On the first day of Durga Puja the Kola Bou is draped with a red-bordered white sari and vermilion is smeared on its leaves. She is then placed on a decorated pedestal and worshipped with flowers, sandalwood paste, and incense sticks. The Kola Bou is set on Ganesha's right side, along with other deities. For most who view her, the new sari indicates her role as a new bride, and many Bengalis see it as symbolizing the wife of Ganesha. A different view is that the Kola Bou represents Haridas. Mitra says that the Kola Bou is intended to serve as a symbolic summary for the nine types of leaves (nava patrika) that together form a sacred complex on Durga Puja.
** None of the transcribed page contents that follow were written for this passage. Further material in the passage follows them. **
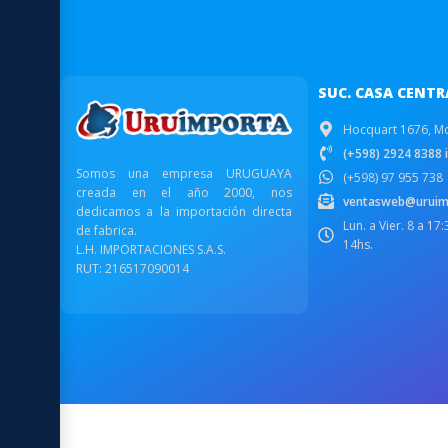
SUC. CASA CENTR
Hocquart 1676, M
(+598) 2924 8388 i
Somos una empresa URUGUAYA
(+598) 97 955 738
creada en el año 2000, nos
ventasweb@uruim
dedicamos a la importación directa
Lun. a Vier. 8 a 17
de fabrica.
14hs.
L.H. IMPORTACIONES S.A.S.
RUT: 216517090014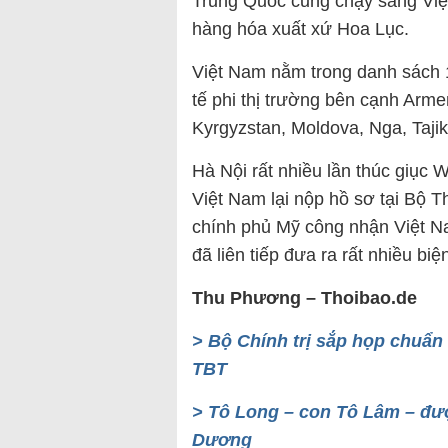
Trung Quốc cũng chạy sang Việ
hàng hóa xuất xứ Hoa Lục.
Việt Nam nằm trong danh sách 
tế phi thị trường bên cạnh Arme
Kyrgyzstan, Moldova, Nga, Tajik
Hà Nội rất nhiều lần thúc giục 
Việt Nam lại nộp hồ sơ tại Bộ 
chính phủ Mỹ công nhận Việt Na
đã liên tiếp đưa ra rất nhiều biệ
Thu Phương – Thoibao.de
> Bộ Chính trị sắp họp chuẩn
TBT
> Tô Long – con Tô Lâm – đư
Dương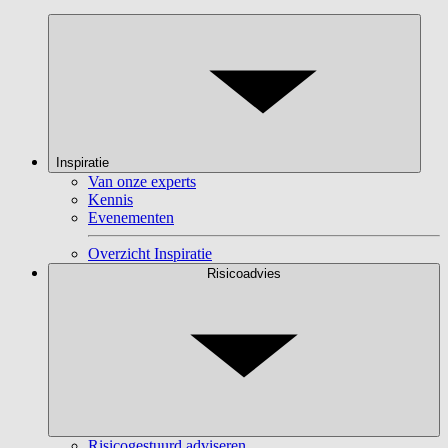
Inspiratie
Van onze experts
Kennis
Evenementen
Overzicht Inspiratie
Risicoadvies
Risicogestuurd adviseren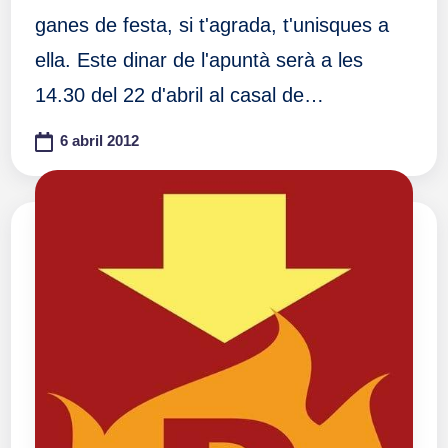
ganes de festa, si t'agrada, t'unisques a
ella. Este dinar de l'apuntà serà a les
14.30 del 22 d'abril al casal de…
6 abril 2012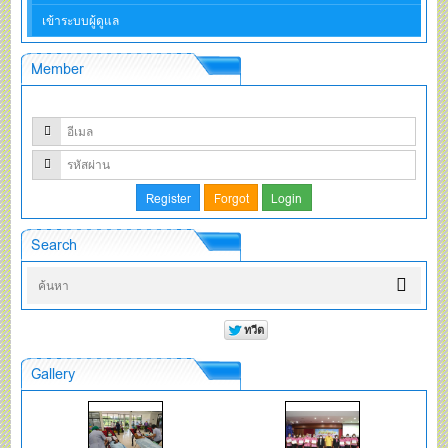
เข้าระบบผู้ดูแล
Member
Search
Gallery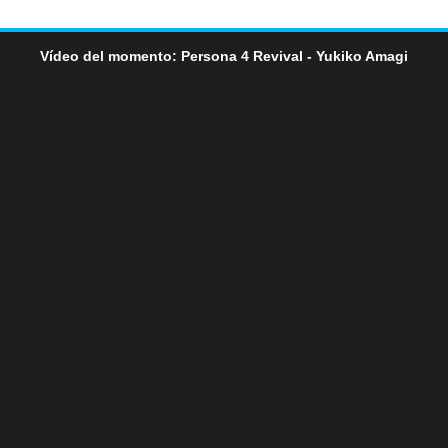
Vídeo del momento: Persona 4 Revival - Yukiko Amagi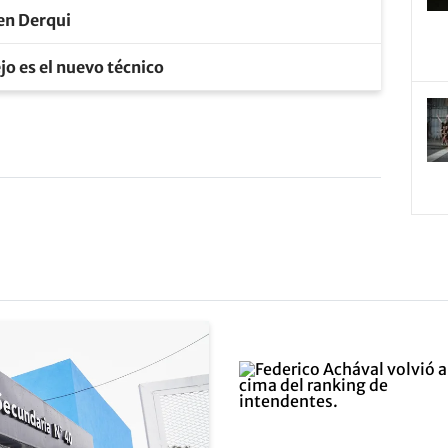
 en Derqui
jo es el nuevo técnico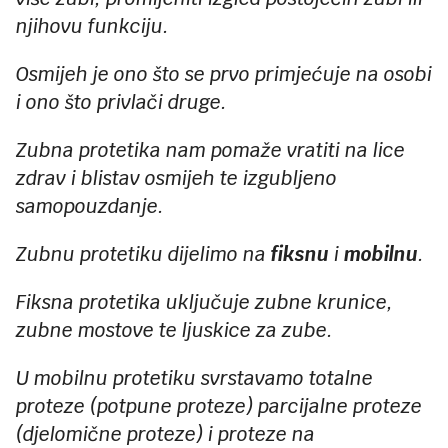
njihovu funkciju.
Osmijeh je ono što se prvo primjećuje na osobi
i ono što privlači druge.
Zubna protetika nam pomaže vratiti na lice
zdrav i blistav osmijeh te izgubljeno
samopouzdanje.
Zubnu protetiku dijelimo na
fiksnu
i
mobilnu
.
Fiksna protetika uključuje zubne krunice,
zubne mostove te ljuskice za zube.
U mobilnu protetiku svrstavamo totalne
proteze (potpune proteze) parcijalne proteze
(djelomične proteze) i proteze na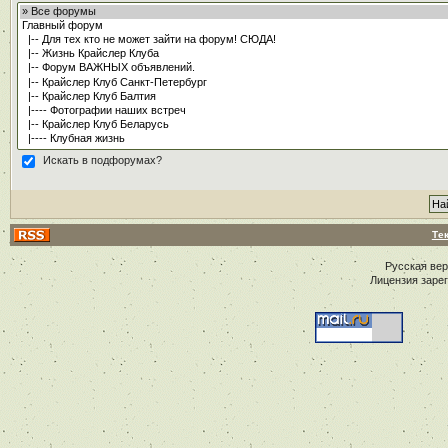
Искать в подфорумах?
Те
Русская ве
Лицензия заре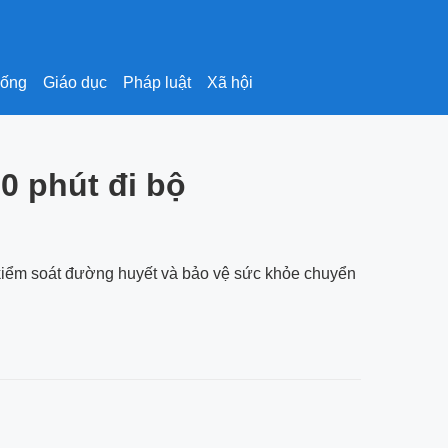
sống
Giáo dục
Pháp luật
Xã hội
0 phút đi bộ
kiểm soát đường huyết và bảo vệ sức khỏe chuyển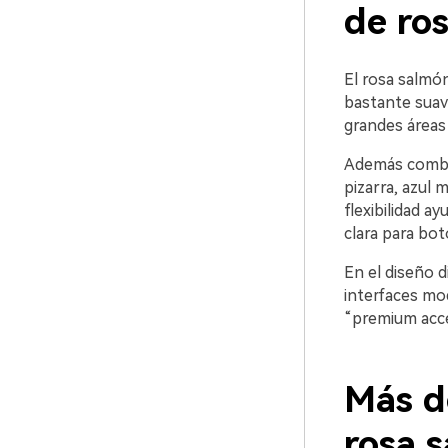
de ro
El rosa salmón
bastante suave
grandes áreas 
Además combin
pizarra, azul
flexibilidad 
clara para bo
En el diseño d
interfaces mo
“premium acce
Más d
rosa 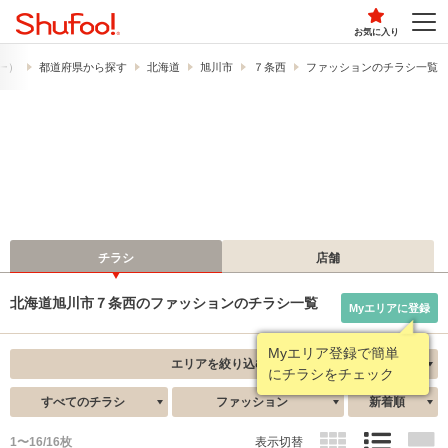
お気に入り
フー）
都道府県から探す
北海道
旭川市
７条西
ファッションのチラシ一覧
チラシ
店舗
北海道旭川市７条西のファッションのチラシ一覧
Myエリアに登録
Myエリア登録で簡単
エリアを絞り込む
にチラシをチェック
すべてのチラシ
ファッション
新着順
1〜16/16枚
表示切替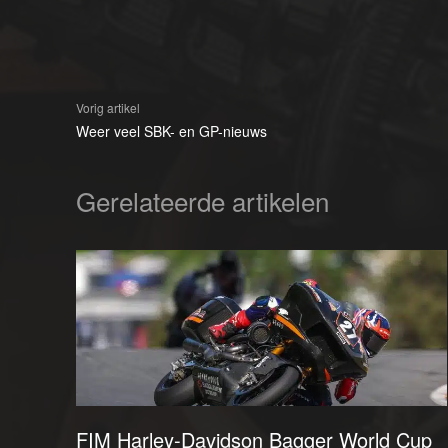
Vorig artikel
Weer veel SBK- en GP-nieuws
Gerelateerde artikelen
FIM Harley-Davidson Bagger World Cup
The officiating priests who carry out the ceremony tie a bunch of eight plants on the trunk of the plantain tree and it is the grouping of all nine plants that constitute the Kola Bou. The nine plants all have beneficial medicinal properties. According to Martin-Dubost, the Kola Bou does not represent a bride or shakti of Ganesha, but rather is the plant form of Durga. He connects the plant symbol back to the festival enactment of Durga's return of the blood of the buffalo demon to the earth so that the order of the world may be re-established and luxuriant vegetation reappear. He links Ganesha to this vegetation myth and notes that Astadasausadhisristi ("Creator of the eighteen medicinal plants") is a name of Ganesha.